Jules
Supervielle, nascido em 1884, em Montevidéu, filho de franceses e educado na
França, onde passou a maior parte de sua vida, nutriu sua obra, no dizer de Zum Felde no seu livro Proceso Intelectual del Uruguai, da emoção e da evocação dos motivos americanos.
Sua
produção literária, toda escrita em francês, se inicia em 1910 com um livro de
poemas, Comme des voilliers e, tanto
nele, como nos outros que se lhe seguem – Poèmes
(1919), Debarcadères e Gravitations (1925), Le forçat innocent (1930), Les
amis inconnus (1934), La fable du
monde (1938) – se alternam os temas franceses com aqueles relacionados à
terra onde passou os seus primeiros anos.
Em 1923, publica pela Gallimard de
Paris, o relato L’homme de la Pampa que
aparece, em
tradução espanhola,
numa edição da Arca de Montevideu, em 1969, nove anos depois de sua morte,
ocorrida em Paris. Na epígrafe que antecede a obra, Jules de Supervielle diz
que se trata de um sonho, uma realidade,
uma farsa, uma angústia, esse pequeno
romance, escrito para a criança que
ele foi e que pede que lhe conte histórias.
E
de um mar de histórias é feito El hombre
de la pampa. Chama-se ele Juan Fernández y Guanamirú e é estancieiro
incomum: um homem dono de mais touros
puro sangue dos que são necessários
para cobrir sessenta mil vacas. Até os quarenta anos tinha querido
administrar as terras que herdara de seu pai e, então, para passar o tempo, mandara construir um enorme palácio, enfeitado
de torres quadradas. No seu parque, se permitira todas as fantasias que, de
repente, um dia, não mais o entusiasmaram. Foi quando lhe veio o desejo de
construir um vulcão, convicto de que só assim seria feliz. Procurou modelos
entre os existentes e optou por um que fosse jovem, com uma cratera bem
conservada e se constituísse o resumo de todos. Quando ficou pronto, ele se deu
conta que, para efetuar a erupção completa, teria que despender muito e que assim
somente poderia oferecê-la completa nos dias de festa nacional. Mas que as
quintas-feiras seriam um dia reservado para as crianças da escola quando o seu Vesúvio dos tempos modernos vomitaria
gratuitamente receitas úteis,
pastilhazinhas de sabão e pedra-pomes, quebra-cabeças inquebráveis com pinturas
nutritivas ou refrescantes conforme o
desejo expresso pelos pais. Mas, logo vieram as críticas e a perda de uma
serenidade que o levou a concluir ser tempo de mudar de ares. E viajou para
Paris onde inusitadas aventuras lhe povoaram os dias.
Embora
o título do relato enraíze o personagem no Pampa, parece que nada o liga a
esses campos sem limites a não ser querer fugir da imensa ociosidade em que se
vê mergulhado na sua estância. É, na verdade, um personagem rodeado de
prodígios que se entrelaçam num contínuo emergir de surpresas. Assim, na
depressão que dele se apodera diante dos
ataques dos jornais a respeito de seu vulcão e da maneira morna como foi defendido,
nem chega a notar a verdadeira
hostilidade com que as coisas se voltam contra ele: os retratos de família
o olham de viés; sua caneta foge para o campo; as portas de seus armários,
quando as abre, gemem como recém-nascidos; os números de seu cofre mudam
durante a noite; seu relógio de noite adianta, enquanto o do quarto se atrasa.

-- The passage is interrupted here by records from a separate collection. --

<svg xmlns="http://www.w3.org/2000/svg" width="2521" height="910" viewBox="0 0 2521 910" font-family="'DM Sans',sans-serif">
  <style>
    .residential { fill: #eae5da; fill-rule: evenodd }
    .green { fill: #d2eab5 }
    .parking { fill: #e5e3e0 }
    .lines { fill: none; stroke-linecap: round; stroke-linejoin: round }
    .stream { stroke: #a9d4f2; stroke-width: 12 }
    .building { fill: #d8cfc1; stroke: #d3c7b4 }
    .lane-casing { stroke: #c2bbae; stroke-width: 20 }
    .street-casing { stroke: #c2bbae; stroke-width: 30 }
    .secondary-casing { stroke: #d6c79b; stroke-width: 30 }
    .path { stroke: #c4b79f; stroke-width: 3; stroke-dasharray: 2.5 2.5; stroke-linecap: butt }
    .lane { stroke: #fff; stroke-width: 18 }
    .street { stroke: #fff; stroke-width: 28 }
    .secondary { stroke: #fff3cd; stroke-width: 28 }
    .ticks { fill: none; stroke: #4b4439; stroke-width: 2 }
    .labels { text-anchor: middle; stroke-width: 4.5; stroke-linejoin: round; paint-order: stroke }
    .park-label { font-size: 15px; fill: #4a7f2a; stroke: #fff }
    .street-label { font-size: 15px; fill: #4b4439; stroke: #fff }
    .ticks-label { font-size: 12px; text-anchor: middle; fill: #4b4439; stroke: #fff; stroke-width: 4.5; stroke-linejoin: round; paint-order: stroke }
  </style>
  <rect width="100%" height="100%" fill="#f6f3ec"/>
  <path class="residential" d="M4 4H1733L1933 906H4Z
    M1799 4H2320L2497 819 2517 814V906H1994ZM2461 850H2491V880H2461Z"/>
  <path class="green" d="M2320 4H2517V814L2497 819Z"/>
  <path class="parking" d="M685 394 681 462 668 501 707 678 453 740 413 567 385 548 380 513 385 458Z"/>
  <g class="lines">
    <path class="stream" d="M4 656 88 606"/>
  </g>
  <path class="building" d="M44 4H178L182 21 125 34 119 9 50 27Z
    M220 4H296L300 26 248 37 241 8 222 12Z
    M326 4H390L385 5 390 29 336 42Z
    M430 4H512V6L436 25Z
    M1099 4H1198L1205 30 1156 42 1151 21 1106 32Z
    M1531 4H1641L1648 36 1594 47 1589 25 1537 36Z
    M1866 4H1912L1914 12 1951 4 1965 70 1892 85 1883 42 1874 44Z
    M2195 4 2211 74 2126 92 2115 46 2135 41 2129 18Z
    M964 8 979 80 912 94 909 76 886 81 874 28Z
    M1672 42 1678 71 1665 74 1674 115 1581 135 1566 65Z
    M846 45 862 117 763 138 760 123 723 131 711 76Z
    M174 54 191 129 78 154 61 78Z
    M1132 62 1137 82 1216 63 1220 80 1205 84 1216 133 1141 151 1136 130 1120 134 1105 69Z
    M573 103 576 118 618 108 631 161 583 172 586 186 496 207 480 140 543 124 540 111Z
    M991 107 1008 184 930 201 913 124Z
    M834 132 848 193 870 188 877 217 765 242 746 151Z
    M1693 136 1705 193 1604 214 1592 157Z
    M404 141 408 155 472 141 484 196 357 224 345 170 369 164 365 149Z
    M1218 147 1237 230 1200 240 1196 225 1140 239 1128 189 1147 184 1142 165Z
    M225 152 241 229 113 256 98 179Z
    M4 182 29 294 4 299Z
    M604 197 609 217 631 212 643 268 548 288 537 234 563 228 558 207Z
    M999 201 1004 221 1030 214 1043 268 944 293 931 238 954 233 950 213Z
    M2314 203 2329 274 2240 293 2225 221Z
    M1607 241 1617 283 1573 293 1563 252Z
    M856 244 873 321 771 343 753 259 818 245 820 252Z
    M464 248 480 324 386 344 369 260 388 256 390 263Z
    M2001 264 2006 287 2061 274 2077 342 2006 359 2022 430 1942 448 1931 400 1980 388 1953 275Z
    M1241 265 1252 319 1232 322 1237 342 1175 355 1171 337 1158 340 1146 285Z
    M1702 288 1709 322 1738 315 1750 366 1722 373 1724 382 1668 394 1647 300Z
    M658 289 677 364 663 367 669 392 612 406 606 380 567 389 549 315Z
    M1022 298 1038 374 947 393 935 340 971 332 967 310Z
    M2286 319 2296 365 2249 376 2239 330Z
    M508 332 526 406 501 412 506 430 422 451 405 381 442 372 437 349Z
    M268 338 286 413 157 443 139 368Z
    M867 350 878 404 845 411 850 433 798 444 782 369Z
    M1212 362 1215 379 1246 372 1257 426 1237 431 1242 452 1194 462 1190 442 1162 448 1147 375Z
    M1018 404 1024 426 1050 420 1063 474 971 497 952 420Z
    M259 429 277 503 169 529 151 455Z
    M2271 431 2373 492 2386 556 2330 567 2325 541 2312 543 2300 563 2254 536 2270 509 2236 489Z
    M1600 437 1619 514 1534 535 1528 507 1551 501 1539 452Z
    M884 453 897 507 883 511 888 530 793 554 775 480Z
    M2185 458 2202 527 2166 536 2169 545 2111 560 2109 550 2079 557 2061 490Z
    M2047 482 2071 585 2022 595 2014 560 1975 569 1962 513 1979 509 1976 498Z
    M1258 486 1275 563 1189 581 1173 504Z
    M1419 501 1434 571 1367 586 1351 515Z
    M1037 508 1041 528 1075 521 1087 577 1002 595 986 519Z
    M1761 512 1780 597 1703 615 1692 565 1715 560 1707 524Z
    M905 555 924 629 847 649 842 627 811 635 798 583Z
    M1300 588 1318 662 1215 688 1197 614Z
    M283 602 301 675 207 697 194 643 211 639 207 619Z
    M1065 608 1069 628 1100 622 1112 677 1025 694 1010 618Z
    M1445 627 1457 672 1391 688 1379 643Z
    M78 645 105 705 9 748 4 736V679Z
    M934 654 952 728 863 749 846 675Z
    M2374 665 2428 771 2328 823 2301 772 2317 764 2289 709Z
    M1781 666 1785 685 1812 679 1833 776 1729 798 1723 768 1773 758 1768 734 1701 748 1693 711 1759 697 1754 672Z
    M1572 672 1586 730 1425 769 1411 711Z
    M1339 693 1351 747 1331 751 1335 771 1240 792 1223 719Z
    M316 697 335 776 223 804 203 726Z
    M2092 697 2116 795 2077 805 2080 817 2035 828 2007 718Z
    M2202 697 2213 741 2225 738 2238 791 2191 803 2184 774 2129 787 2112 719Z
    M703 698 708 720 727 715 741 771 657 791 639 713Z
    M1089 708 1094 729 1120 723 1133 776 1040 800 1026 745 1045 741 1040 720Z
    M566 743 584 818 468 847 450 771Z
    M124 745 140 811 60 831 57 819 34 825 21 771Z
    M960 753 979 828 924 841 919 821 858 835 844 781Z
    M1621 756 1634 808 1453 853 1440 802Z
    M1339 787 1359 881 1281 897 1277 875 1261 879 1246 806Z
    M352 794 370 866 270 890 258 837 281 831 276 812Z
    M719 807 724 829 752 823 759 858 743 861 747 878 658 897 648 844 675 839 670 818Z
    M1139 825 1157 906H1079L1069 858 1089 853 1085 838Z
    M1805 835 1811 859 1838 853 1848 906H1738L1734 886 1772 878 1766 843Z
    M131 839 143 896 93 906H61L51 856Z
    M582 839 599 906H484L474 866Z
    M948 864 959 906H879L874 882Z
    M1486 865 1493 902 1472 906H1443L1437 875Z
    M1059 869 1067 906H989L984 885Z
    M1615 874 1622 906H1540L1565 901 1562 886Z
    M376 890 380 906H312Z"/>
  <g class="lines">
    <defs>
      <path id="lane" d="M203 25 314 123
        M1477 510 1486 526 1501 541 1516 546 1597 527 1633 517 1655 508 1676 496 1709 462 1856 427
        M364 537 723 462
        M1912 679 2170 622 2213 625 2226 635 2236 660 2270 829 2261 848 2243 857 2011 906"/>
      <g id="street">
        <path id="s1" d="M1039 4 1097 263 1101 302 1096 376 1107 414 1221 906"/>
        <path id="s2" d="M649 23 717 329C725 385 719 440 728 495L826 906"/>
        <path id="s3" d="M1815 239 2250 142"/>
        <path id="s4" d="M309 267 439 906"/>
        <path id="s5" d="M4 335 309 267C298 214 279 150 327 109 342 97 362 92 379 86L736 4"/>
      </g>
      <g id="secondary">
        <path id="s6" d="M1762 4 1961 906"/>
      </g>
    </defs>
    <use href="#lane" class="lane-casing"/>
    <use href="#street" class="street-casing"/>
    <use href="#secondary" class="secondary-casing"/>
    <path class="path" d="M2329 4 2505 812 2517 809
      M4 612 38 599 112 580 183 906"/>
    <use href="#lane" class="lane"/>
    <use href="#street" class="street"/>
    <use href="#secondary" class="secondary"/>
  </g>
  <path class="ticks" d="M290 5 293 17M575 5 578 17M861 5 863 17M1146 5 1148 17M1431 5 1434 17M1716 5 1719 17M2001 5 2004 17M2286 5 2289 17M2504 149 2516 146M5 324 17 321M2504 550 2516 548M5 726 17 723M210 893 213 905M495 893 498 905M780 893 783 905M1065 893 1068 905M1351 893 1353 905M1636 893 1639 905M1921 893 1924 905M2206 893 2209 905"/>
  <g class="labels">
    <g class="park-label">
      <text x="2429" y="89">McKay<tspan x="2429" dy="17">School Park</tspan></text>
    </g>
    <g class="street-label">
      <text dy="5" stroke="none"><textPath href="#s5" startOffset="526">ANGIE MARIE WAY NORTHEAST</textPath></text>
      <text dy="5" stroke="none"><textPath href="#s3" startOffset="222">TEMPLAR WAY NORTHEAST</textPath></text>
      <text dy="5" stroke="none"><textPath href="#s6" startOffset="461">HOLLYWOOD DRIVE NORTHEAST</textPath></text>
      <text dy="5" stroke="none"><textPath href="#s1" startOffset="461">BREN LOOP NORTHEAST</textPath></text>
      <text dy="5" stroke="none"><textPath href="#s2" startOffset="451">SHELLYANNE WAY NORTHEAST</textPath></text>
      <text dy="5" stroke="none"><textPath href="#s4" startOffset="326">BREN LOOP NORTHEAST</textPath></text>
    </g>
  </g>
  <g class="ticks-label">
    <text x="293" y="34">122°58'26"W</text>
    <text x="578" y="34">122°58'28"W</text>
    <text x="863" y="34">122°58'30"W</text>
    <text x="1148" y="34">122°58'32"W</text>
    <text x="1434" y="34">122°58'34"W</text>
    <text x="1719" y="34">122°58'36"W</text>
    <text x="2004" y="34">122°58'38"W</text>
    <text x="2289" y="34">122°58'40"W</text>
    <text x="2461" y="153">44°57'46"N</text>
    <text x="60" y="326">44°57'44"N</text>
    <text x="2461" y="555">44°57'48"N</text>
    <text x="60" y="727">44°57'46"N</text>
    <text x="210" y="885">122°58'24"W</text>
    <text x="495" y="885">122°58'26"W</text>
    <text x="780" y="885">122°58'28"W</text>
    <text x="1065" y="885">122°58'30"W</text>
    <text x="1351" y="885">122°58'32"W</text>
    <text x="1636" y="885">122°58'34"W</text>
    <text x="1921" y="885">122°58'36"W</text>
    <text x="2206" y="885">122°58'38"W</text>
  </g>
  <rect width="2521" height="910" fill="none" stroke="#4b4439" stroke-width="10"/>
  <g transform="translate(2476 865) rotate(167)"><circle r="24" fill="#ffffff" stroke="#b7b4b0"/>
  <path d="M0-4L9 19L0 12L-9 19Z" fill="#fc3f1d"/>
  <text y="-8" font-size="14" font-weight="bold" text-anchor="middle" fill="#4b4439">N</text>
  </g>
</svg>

Repleto de maravilhas que, ininterruptamente,
se sucedem, o relato vai se fazendo de
inacreditáveis e muito rico de significados misteriosos e de expressões a
sugerirem sons e cores e aromas. E o quebrar da lógica, sempre desfeita ou num
emaranhado de sinestesias – chegou a
respirar de perto um ramalhete de estrelas –, ou em dizeres de alucinante
fantasia – estendeu-lhe a mão quadrada
que tinha escondido até então e onde relinchava,
sem interrupções, sobre um camafeu vermelho, um cavalo marinhotttt – domina
cada seqüência narrativa.
É
um narrar que se estrutura a contrariar qualquer verossimilhança: um
caleidoscópio de mágicas, ligado ao mundo dos homens – o de usos e costumes, o
dos preconceitos e idéias imutáveis – apenas pela ironia e pela troça sutil a
acusar o olhar ameno e risonho que, das margens do Sena, Jules Supervielle
alcança a pousar sobre o Continente.